Exercise requirements: Please print the records below word for word.

Stored data entries:
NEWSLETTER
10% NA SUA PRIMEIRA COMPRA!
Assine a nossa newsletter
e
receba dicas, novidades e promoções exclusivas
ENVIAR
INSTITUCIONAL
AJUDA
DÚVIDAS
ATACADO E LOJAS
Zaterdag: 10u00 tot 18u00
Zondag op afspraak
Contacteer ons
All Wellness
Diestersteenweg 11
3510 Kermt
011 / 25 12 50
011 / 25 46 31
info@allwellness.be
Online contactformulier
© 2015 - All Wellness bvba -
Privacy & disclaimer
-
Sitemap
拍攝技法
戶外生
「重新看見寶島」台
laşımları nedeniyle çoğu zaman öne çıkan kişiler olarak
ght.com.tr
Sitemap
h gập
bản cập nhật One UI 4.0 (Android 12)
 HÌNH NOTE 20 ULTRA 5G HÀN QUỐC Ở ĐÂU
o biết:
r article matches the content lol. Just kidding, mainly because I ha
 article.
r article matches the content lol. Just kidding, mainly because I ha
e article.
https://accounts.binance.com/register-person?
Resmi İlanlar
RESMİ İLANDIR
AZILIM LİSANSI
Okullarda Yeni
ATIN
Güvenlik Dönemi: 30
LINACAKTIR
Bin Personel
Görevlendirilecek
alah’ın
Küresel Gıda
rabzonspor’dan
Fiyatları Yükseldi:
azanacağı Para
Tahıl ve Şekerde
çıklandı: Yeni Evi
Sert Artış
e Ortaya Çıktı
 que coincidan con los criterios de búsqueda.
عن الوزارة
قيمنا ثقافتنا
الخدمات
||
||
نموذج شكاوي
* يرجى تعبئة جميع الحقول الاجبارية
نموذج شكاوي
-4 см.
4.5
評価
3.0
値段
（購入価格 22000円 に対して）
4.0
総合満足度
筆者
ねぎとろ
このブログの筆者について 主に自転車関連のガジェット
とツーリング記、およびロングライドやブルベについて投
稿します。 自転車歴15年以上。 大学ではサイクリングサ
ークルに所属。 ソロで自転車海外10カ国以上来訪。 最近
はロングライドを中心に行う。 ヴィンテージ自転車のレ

Solution to the problem:
NEWSLETTER
10% NA SUA PRIMEIRA COMPRA!
Assine a nossa newsletter
e
receba dicas, novidades e promoções exclusivas
ENVIAR
INSTITUCIONAL
AJUDA
DÚVIDAS
ATACADO E LOJAS
Zaterdag: 10u00 tot 18u00
Zondag op afspraak
Contacteer ons
All Wellness
Diestersteenweg 11
3510 Kermt
011 / 25 12 50
011 / 25 46 31
info@allwellness.be
Online contactformulier
© 2015 - All Wellness bvba -
Privacy & disclaimer
-
Sitemap
拍攝技法
戶外生
「重新看見寶島」台
laşımları nedeniyle çoğu zaman öne çıkan kişiler olarak
ght.com.tr
Sitemap
h gập
bản cập nhật One UI 4.0 (Android 12)
 HÌNH NOTE 20 ULTRA 5G HÀN QUỐC Ở ĐÂU
o biết:
r article matches the content lol. Just kidding, mainly because I ha
 article.
r article matches the content lol. Just kidding, mainly because I ha
e article.
https://accounts.binance.com/register-person?
Resmi İlanlar
RESMİ İLANDIR
AZILIM LİSANSI
Okullarda Yeni
ATIN
Güvenlik Dönemi: 30
LINACAKTIR
Bin Personel
Görevlendirilecek
alah’ın
Küresel Gıda
rabzonspor’dan
Fiyatları Yükseldi:
azanacağı Para
Tahıl ve Şekerde
çıklandı: Yeni Evi
Sert Artış
e Ortaya Çıktı
 que coincidan con los criterios de búsqueda.
عن الوزارة
قيمنا ثقافتنا
الخدمات
||
||
نموذج شكاوي
* يرجى تعبئة جميع الحقول الاجبارية
نموذج شكاوي
-4 см.
4.5
評価
3.0
値段
（購入価格 22000円 に対して）
4.0
総合満足度
筆者
ねぎとろ
このブログの筆者について 主に自転車関連のガジェット
とツーリング記、およびロングライドやブルベについて投
稿します。 自転車歴15年以上。 大学ではサイクリングサ
ークルに所属。 ソロで自転車海外10カ国以上来訪。 最近
はロングライドを中心に行う。 ヴィンテージ自転車のレ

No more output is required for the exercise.